**PROBLEM DETAILS**
Retype the data below exactly; skip every image.

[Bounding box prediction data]

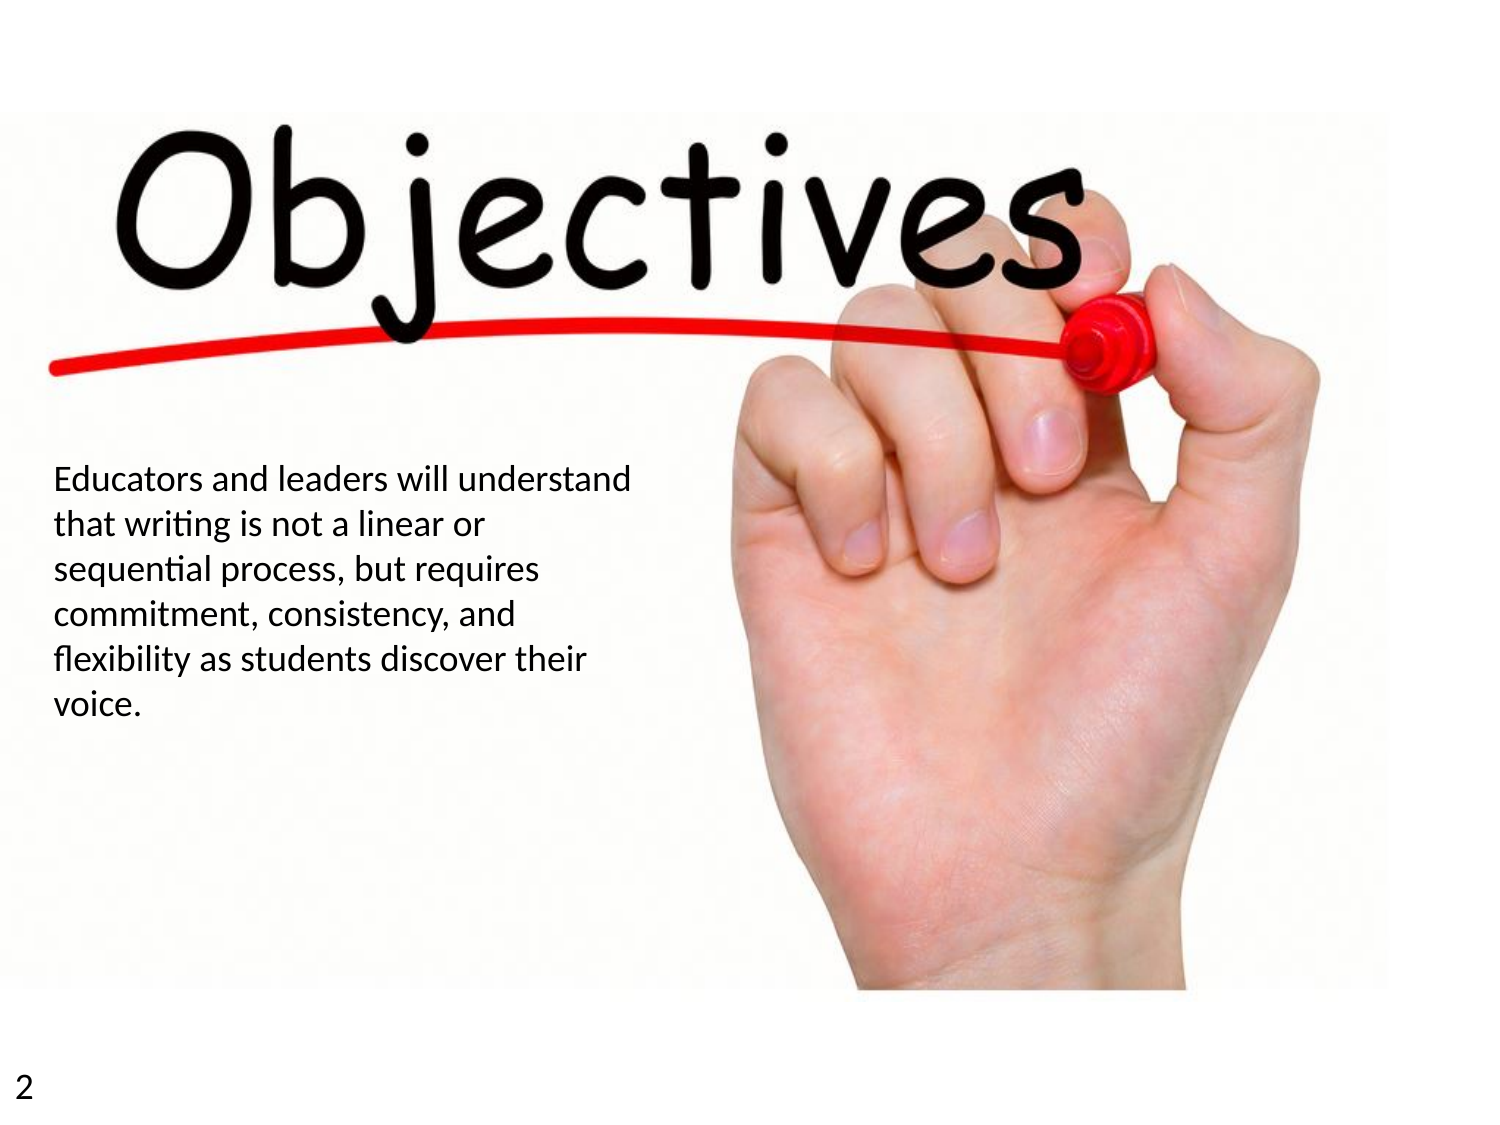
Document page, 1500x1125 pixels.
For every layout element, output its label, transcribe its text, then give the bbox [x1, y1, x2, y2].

picture [0, 112, 1500, 1003]
slide_number 2 [0, 1054, 338, 1115]
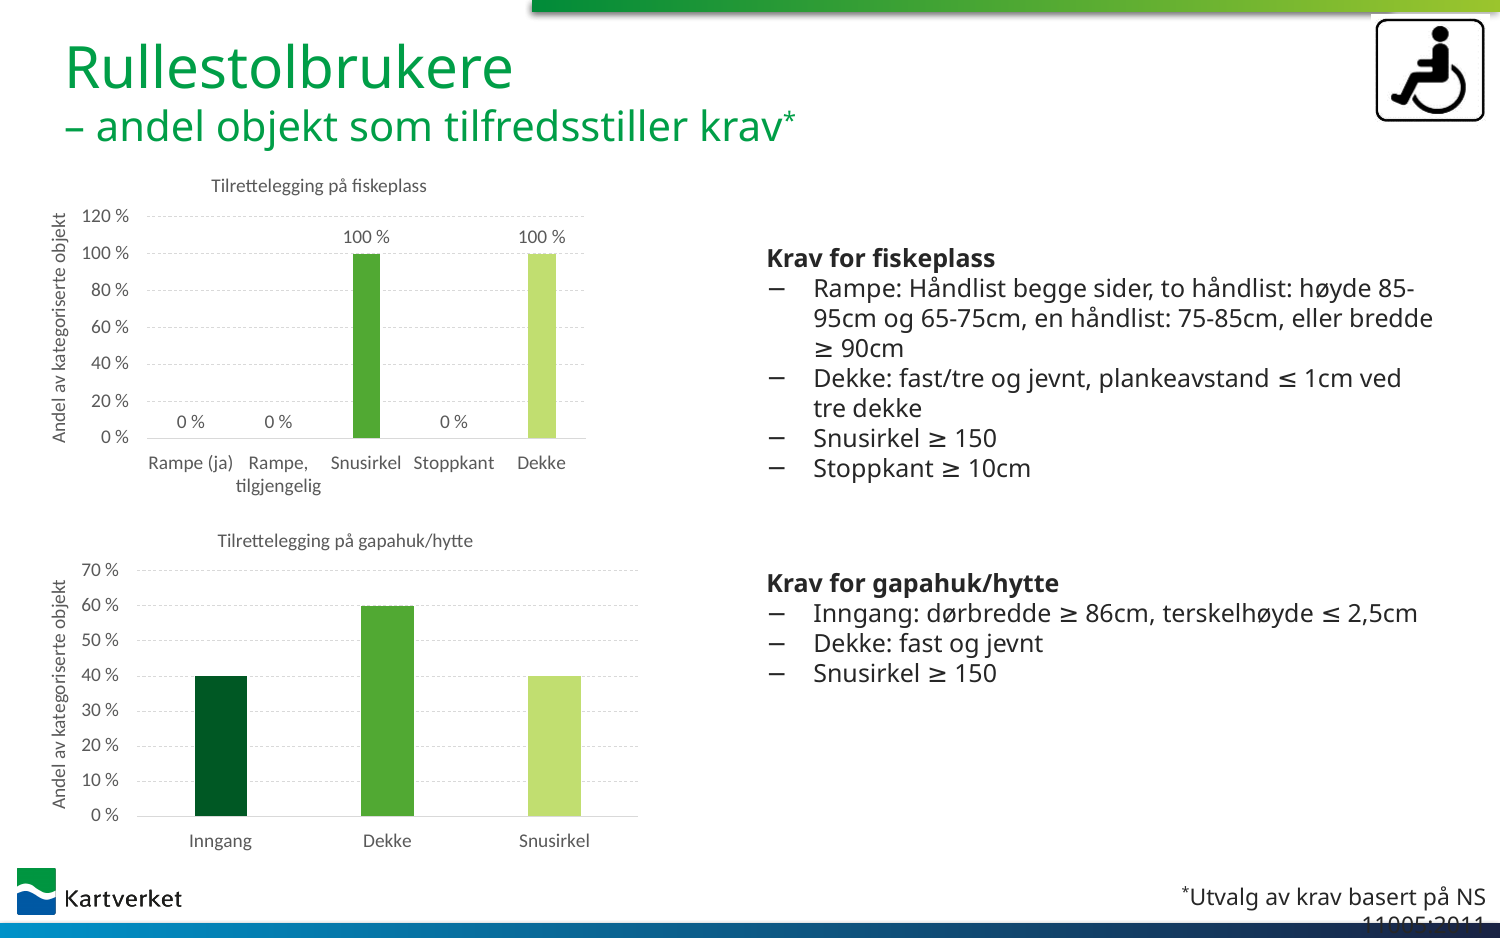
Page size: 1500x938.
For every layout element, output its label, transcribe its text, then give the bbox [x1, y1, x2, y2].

text_box Rullestolbrukere – andel objekt som tilfredsstiller krav* [49, 29, 1431, 158]
text_box Krav for fiskeplass Rampe: Håndlist begge sider, to håndlist: høyde 85-95cm og 65-75cm, en håndlist: 75-85cm, eller bredde ≥ 90cm Dekke: fast/tre og jevnt, plankeavstand ≤ 1cm ved tre dekke Snusirkel ≥ 150 Stoppkant ≥ 10cm [751, 235, 1452, 490]
picture [1371, 13, 1491, 127]
picture [41, 520, 650, 859]
picture [41, 166, 597, 505]
text_box *Utvalg av krav basert på NS 11005:2011 [1068, 873, 1500, 938]
text_box Krav for gapahuk/hytte Inngang: dørbredde ≥ 86cm, terskelhøyde ≤ 2,5cm Dekke: fast og jevnt Snusirkel ≥ 150 [751, 560, 1452, 695]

**WORKED SOLUTION**
Document page, 1500x1125 pixels.
For every layout element, output its label, transcribe its text, then give the bbox [x1, y1, x2, y2].

picture [0, 112, 1500, 1003]
slide_number 2 [0, 1054, 338, 1115]
Page size: 1500x938.
For every layout element, output its label, transcribe its text, then give the bbox [x1, y1, x2, y2].

text_box Rullestolbrukere – andel objekt som tilfredsstiller krav* [49, 29, 1431, 158]
text_box Krav for fiskeplass Rampe: Håndlist begge sider, to håndlist: høyde 85-95cm og 65-75cm, en håndlist: 75-85cm, eller bredde ≥ 90cm Dekke: fast/tre og jevnt, plankeavstand ≤ 1cm ved tre dekke Snusirkel ≥ 150 Stoppkant ≥ 10cm [751, 235, 1452, 490]
picture [1371, 13, 1491, 127]
picture [41, 520, 650, 859]
picture [41, 166, 597, 505]
text_box *Utvalg av krav basert på NS 11005:2011 [1068, 873, 1500, 938]
text_box Krav for gapahuk/hytte Inngang: dørbredde ≥ 86cm, terskelhøyde ≤ 2,5cm Dekke: fast og jevnt Snusirkel ≥ 150 [751, 560, 1452, 695]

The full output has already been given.